The Sun Lab, led by Ying Sun, PhD, is
focused on understanding the pathogenesis of Gaucher disease and other
lysosomal storage diseases for development of specific therapies, and the roles
of saposins in glycosphingolipids metabolism and neurodegeneration.
Gaucher
disease is a recessive inherited genetic disease and a common lysosomal
storage disease caused by mutations at the GBA1
locus that lead to insufficient activity of β-glucosidase. The resultant cellular
accumulation of glucosylceramide and glucosylsphingosine in Gaucher disease
initiates pathological processes. Gaucher
disease is classified to three clinical phenotypes: type 1 presents as a
visceral disease that can be treated by enzyme therapy. Types 2 and 3 are
central nervous system (CNS) degenerative diseases of childhood that have no
effective CNS treatment. The GBA1
mutations in the homo- or heterozygote states have been linked to the
neurodegenerative diseases, Parkinson's disease and Lewy body disease. The Sun Lab has
taken approaches including molecular and cellular biology, mouse models, transcriptomic
and lipidomic analyses, and iPSC technology to investigate the disease process
and to conduct preclinical studies. The ultimate goal is to translate the research
discovery to effective therapies for treating Gaucher disease and other neurodegenerative
diseases.
Saposins are a family of small lysosomal proteins
that act as activator for respective lysosomal glycosphingolipids degrading enzymes.
Their precursor, prosaposin, has neurotrophic function. Dr. Sun ‘s team has demonstrated the tissue specific roles of
saposins in glycosphingolipids metabolism and neurodegeneration using saposin
deficient mouse models. Future studies will be directed to delineate the mechanism
of prosaposin/saposins in neurodegeneration.

DATASET CONTENT
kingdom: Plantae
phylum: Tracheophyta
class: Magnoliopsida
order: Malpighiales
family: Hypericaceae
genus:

TASK GOAL
Print the whole text on the Sun Lab's research, word for word. The records play no part in what follows.

RESULT OF THE EXERCISE
The Sun Lab, led by Ying Sun, PhD, is
focused on understanding the pathogenesis of Gaucher disease and other
lysosomal storage diseases for development of specific therapies, and the roles
of saposins in glycosphingolipids metabolism and neurodegeneration.
Gaucher
disease is a recessive inherited genetic disease and a common lysosomal
storage disease caused by mutations at the GBA1
locus that lead to insufficient activity of β-glucosidase. The resultant cellular
accumulation of glucosylceramide and glucosylsphingosine in Gaucher disease
initiates pathological processes. Gaucher
disease is classified to three clinical phenotypes: type 1 presents as a
visceral disease that can be treated by enzyme therapy. Types 2 and 3 are
central nervous system (CNS) degenerative diseases of childhood that have no
effective CNS treatment. The GBA1
mutations in the homo- or heterozygote states have been linked to the
neurodegenerative diseases, Parkinson's disease and Lewy body disease. The Sun Lab has
taken approaches including molecular and cellular biology, mouse models, transcriptomic
and lipidomic analyses, and iPSC technology to investigate the disease process
and to conduct preclinical studies. The ultimate goal is to translate the research
discovery to effective therapies for treating Gaucher disease and other neurodegenerative
diseases.
Saposins are a family of small lysosomal proteins
that act as activator for respective lysosomal glycosphingolipids degrading enzymes.
Their precursor, prosaposin, has neurotrophic function. Dr. Sun ‘s team has demonstrated the tissue specific roles of
saposins in glycosphingolipids metabolism and neurodegeneration using saposin
deficient mouse models. Future studies will be directed to delineate the mechanism
of prosaposin/saposins in neurodegeneration.